Chief and most conspicuous of these latter is the small imitation
brougham or coupe, termed a "teleki," and generally built at Paris
regardless of cost, and resembling a Christian carriage about as
nearly as the Turk resembles a European when he puts on a similar
dress. The teleki is pumpkin-shaped, almost round, painted and gilded
in the gayest colors, with large bunches of the brightest flowers
painted on panels and on the glasses which shut it in all round. It
is the most dazzling carriage the imagination of carriage-makers ever
devised, and well adapted to the taste of the grown-up children it is
intended for, who, clad in raiments of rose-color, pink, bright blue
or scarlet, seem a fit lining for the gorgeous exterior. Unlike the
French carriage, the teleki has no springs; so the exercise these fair
ladies get is about equal to that of a ride on a hard-trotting horse.

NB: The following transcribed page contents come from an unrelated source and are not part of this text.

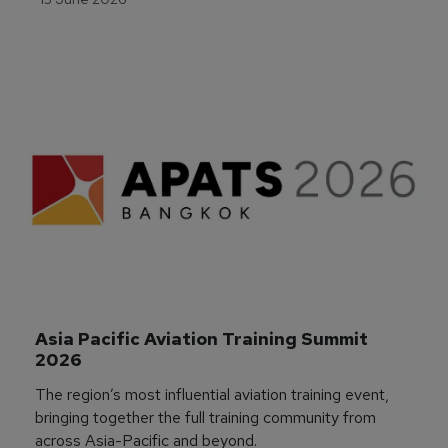
Asia Pacific Aviation Training Summit 
2026
The region’s most influential aviation training event,
bringing together the full training community from
across Asia-Pacific and beyond.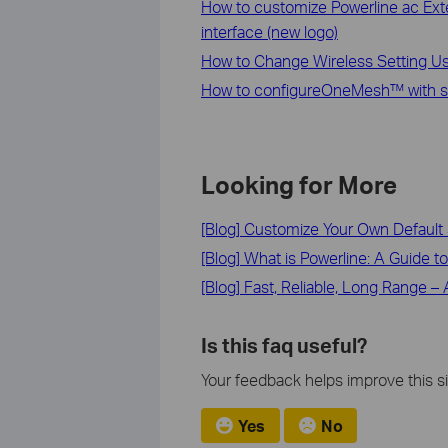
How to customize Powerline ac Ext
interface (new logo)
How to Change Wireless Setting U
How to configureOneMesh™ with se
Looking for More
[Blog] Customize Your Own Default 
[Blog] What is Powerline: A Guide t
[Blog] Fast, Reliable, Long Range 
Is this faq useful?
Your feedback helps improve this si
Yes
No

Another peculiarity consists in the driver's dismounting from his box
and walking gravely alongside the carriage, holding in his hands the
colored silken reins to guide the well-bred horses.
On horseback alongside prance the ill-favored eunuchs, ready to
swear at or smite the insolent Frank venturing too near the moon-eyed
beauties in the teleki.
At these Sweet Waters the sultan has his own kiosk, a gilded
monstrosity of architecture, and at its window, worn, pallid, haggard,
gazing out with lacklustre and indifferent eye upon the scene below,
this shadow of the Prophet might frequently be seen a few years since.